When NOT to use debate
- Low severity with clear evidence (missing security headers). A deterministic check is enough.
- Trivial binary decisions (is this an API key?). Regex or single-call with critique.
- High-frequency pipelines. The cost accumulates.
Quick comparison
CoT-SC: good for noise, bad for systematic bias.
Tree of Thoughts: excellent for structured spaces (Game of 24). Overkill for triage.
Single-call with self-critique: the same model critiques the same hypotheses, collapsing to the same fixed point.

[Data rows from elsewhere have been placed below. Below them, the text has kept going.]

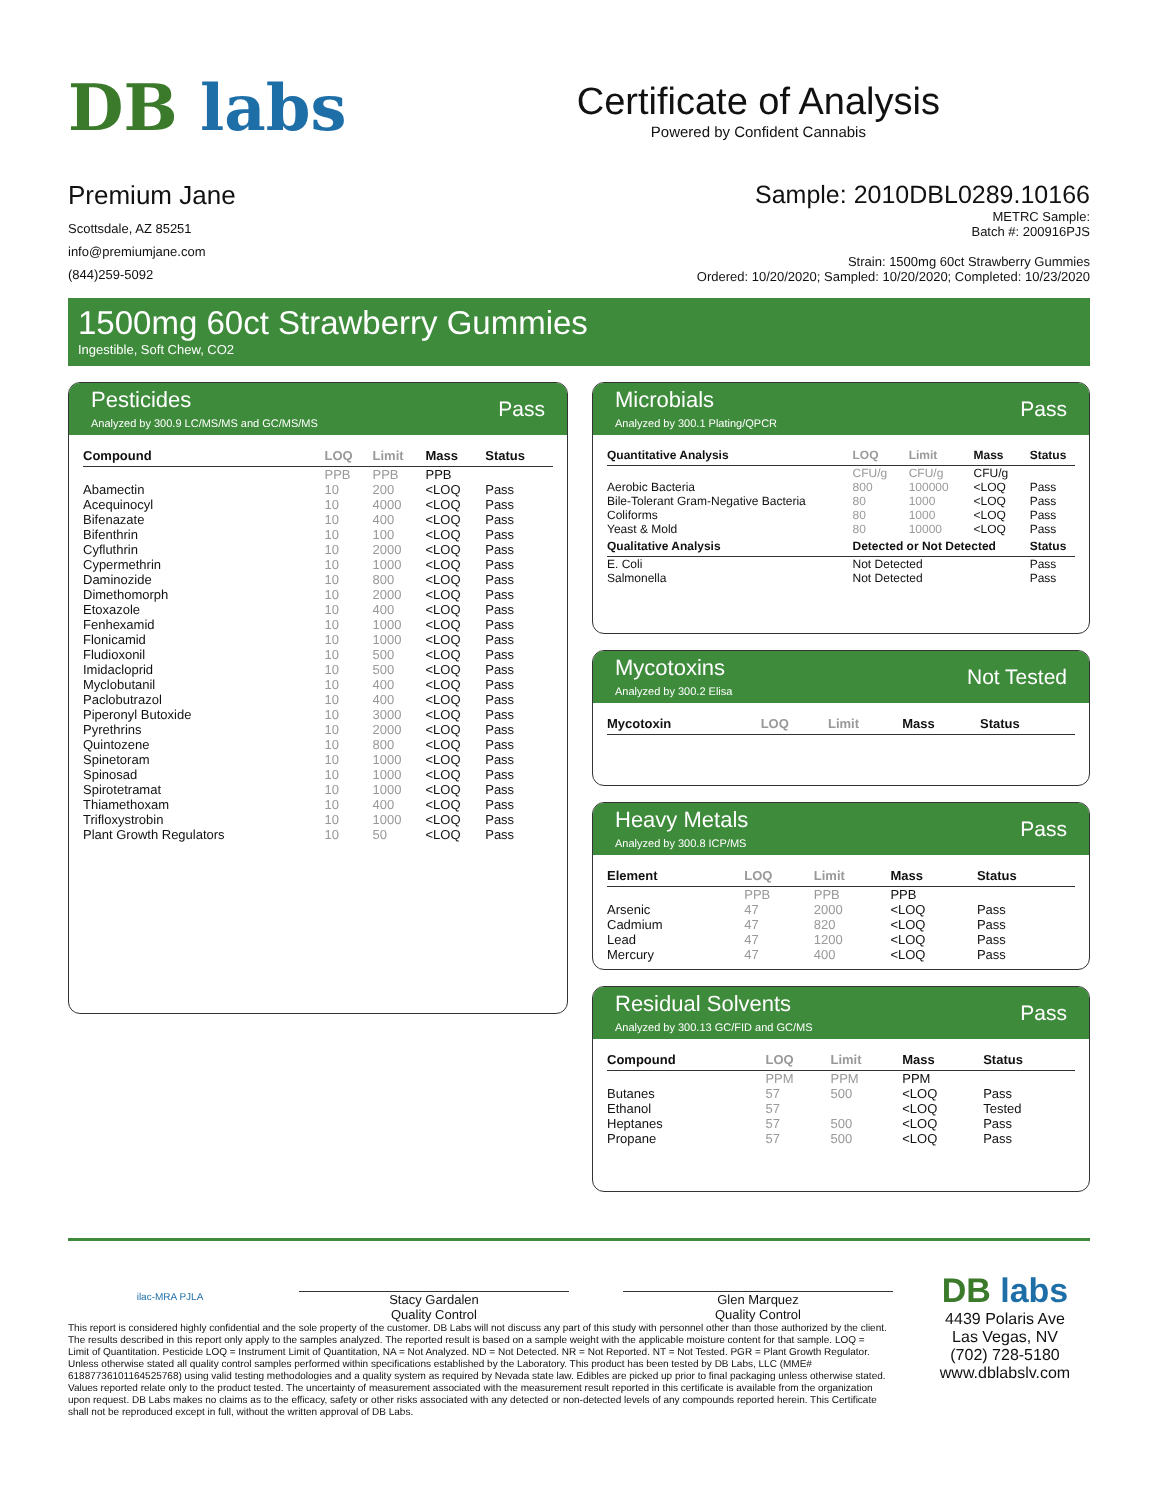DB labs
Certificate of Analysis
Powered by Confident Cannabis
Premium Jane
Scottsdale, AZ 85251
info@premiumjane.com
(844)259-5092
Sample: 2010DBL0289.10166
METRC Sample:
Batch #: 200916PJS
Strain: 1500mg 60ct Strawberry Gummies
Ordered: 10/20/2020; Sampled: 10/20/2020; Completed: 10/23/2020
1500mg 60ct Strawberry Gummies
Ingestible, Soft Chew, CO2
Pesticides
Analyzed by 300.9 LC/MS/MS and GC/MS/MS
Pass
| Compound | LOQ | Limit | Mass | Status |
| --- | --- | --- | --- | --- |
| | PPB | PPB | PPB | |
| Abamectin | 10 | 200 | <LOQ | Pass |
| Acequinocyl | 10 | 4000 | <LOQ | Pass |
| Bifenazate | 10 | 400 | <LOQ | Pass |
| Bifenthrin | 10 | 100 | <LOQ | Pass |
| Cyfluthrin | 10 | 2000 | <LOQ | Pass |
| Cypermethrin | 10 | 1000 | <LOQ | Pass |
| Daminozide | 10 | 800 | <LOQ | Pass |
| Dimethomorph | 10 | 2000 | <LOQ | Pass |
| Etoxazole | 10 | 400 | <LOQ | Pass |
| Fenhexamid | 10 | 1000 | <LOQ | Pass |
| Flonicamid | 10 | 1000 | <LOQ | Pass |
| Fludioxonil | 10 | 500 | <LOQ | Pass |
| Imidacloprid | 10 | 500 | <LOQ | Pass |
| Myclobutanil | 10 | 400 | <LOQ | Pass |
| Paclobutrazol | 10 | 400 | <LOQ | Pass |
| Piperonyl Butoxide | 10 | 3000 | <LOQ | Pass |
| Pyrethrins | 10 | 2000 | <LOQ | Pass |
| Quintozene | 10 | 800 | <LOQ | Pass |
| Spinetoram | 10 | 1000 | <LOQ | Pass |
| Spinosad | 10 | 1000 | <LOQ | Pass |
| Spirotetramat | 10 | 1000 | <LOQ | Pass |
| Thiamethoxam | 10 | 400 | <LOQ | Pass |
| Trifloxystrobin | 10 | 1000 | <LOQ | Pass |
| Plant Growth Regulators | 10 | 50 | <LOQ | Pass |
Microbials
Analyzed by 300.1 Plating/QPCR
Pass
| Quantitative Analysis | LOQ | Limit | Mass | Status |
| --- | --- | --- | --- | --- |
| | CFU/g | CFU/g | CFU/g | |
| Aerobic Bacteria | 800 | 100000 | <LOQ | Pass |
| Bile-Tolerant Gram-Negative Bacteria | 80 | 1000 | <LOQ | Pass |
| Coliforms | 80 | 1000 | <LOQ | Pass |
| Yeast & Mold | 80 | 10000 | <LOQ | Pass |
| Qualitative Analysis | Detected or Not Detected | | | Status |
| E. Coli | Not Detected | | | Pass |
| Salmonella | Not Detected | | | Pass |
Mycotoxins
Analyzed by 300.2 Elisa
Not Tested
| Mycotoxin | LOQ | Limit | Mass | Status |
| --- | --- | --- | --- | --- |
Heavy Metals
Analyzed by 300.8 ICP/MS
Pass
| Element | LOQ | Limit | Mass | Status |
| --- | --- | --- | --- | --- |
| | PPB | PPB | PPB | |
| Arsenic | 47 | 2000 | <LOQ | Pass |
| Cadmium | 47 | 820 | <LOQ | Pass |
| Lead | 47 | 1200 | <LOQ | Pass |
| Mercury | 47 | 400 | <LOQ | Pass |
Residual Solvents
Analyzed by 300.13 GC/FID and GC/MS
Pass
| Compound | LOQ | Limit | Mass | Status |
| --- | --- | --- | --- | --- |
| | PPM | PPM | PPM | |
| Butanes | 57 | 500 | <LOQ | Pass |
| Ethanol | 57 | | <LOQ | Tested |
| Heptanes | 57 | 500 | <LOQ | Pass |
| Propane | 57 | 500 | <LOQ | Pass |
ilac-MRA PJLA
Stacy Gardalen
Quality Control
Glen Marquez
Quality Control
This report is considered highly confidential and the sole property of the customer. DB Labs will not discuss any part of this study with personnel other than those authorized by the client. The results described in this report only apply to the samples analyzed. The reported result is based on a sample weight with the applicable moisture content for that sample. LOQ = Limit of Quantitation. Pesticide LOQ = Instrument Limit of Quantitation, NA = Not Analyzed. ND = Not Detected. NR = Not Reported. NT = Not Tested. PGR = Plant Growth Regulator. Unless otherwise stated all quality control samples performed within specifications established by the Laboratory. This product has been tested by DB Labs, LLC (MME# 61887736101164525768) using valid testing methodologies and a quality system as required by Nevada state law. Edibles are picked up prior to final packaging unless otherwise stated. Values reported relate only to the product tested. The uncertainty of measurement associated with the measurement result reported in this certificate is available from the organization upon request. DB Labs makes no claims as to the efficacy, safety or other risks associated with any detected or non-detected levels of any compounds reported herein. This Certificate shall not be reproduced except in full, without the written approval of DB Labs.
DB labs
4439 Polaris Ave
Las Vegas, NV
(702) 728-5180
www.dblabslv.com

Multi-agent debate: we win when plurality of roles is needed and the evidence is ambiguous.
Closing
The client's SSRF should never have been closed in error. What we learned is not that LLMs are bad triagers — it is that a single LLM, no matter how good, has a single way of looking. Forcing plurality through well-defined roles is not elegant; it is pragmatic engineering. If your pipeline closes ambiguous findings without debate, you are probably letting real vulnerabilities slip through.
Bibliography
- Du, Y. et al. (2023). Improving Factuality and Reasoning through Multiagent Debate. arXiv:2305.14325.
- Wang, X. et al. (2022). Self-Consistency Improves CoT Reasoning. arXiv:2203.11171.
- Yao, S. et al. (2023). Tree of Thoughts. arXiv:2305.10601.
- Chan, C-M. et al. (2023). ChatEval. arXiv:2308.07201.
- Liang, T. et al. (2023). Encouraging Divergent Thinking through Multi-Agent Debate. arXiv:2305.19118.
- Sharma, M. et al. (2023). Understanding Sycophancy in Language Models. arXiv:2310.13548.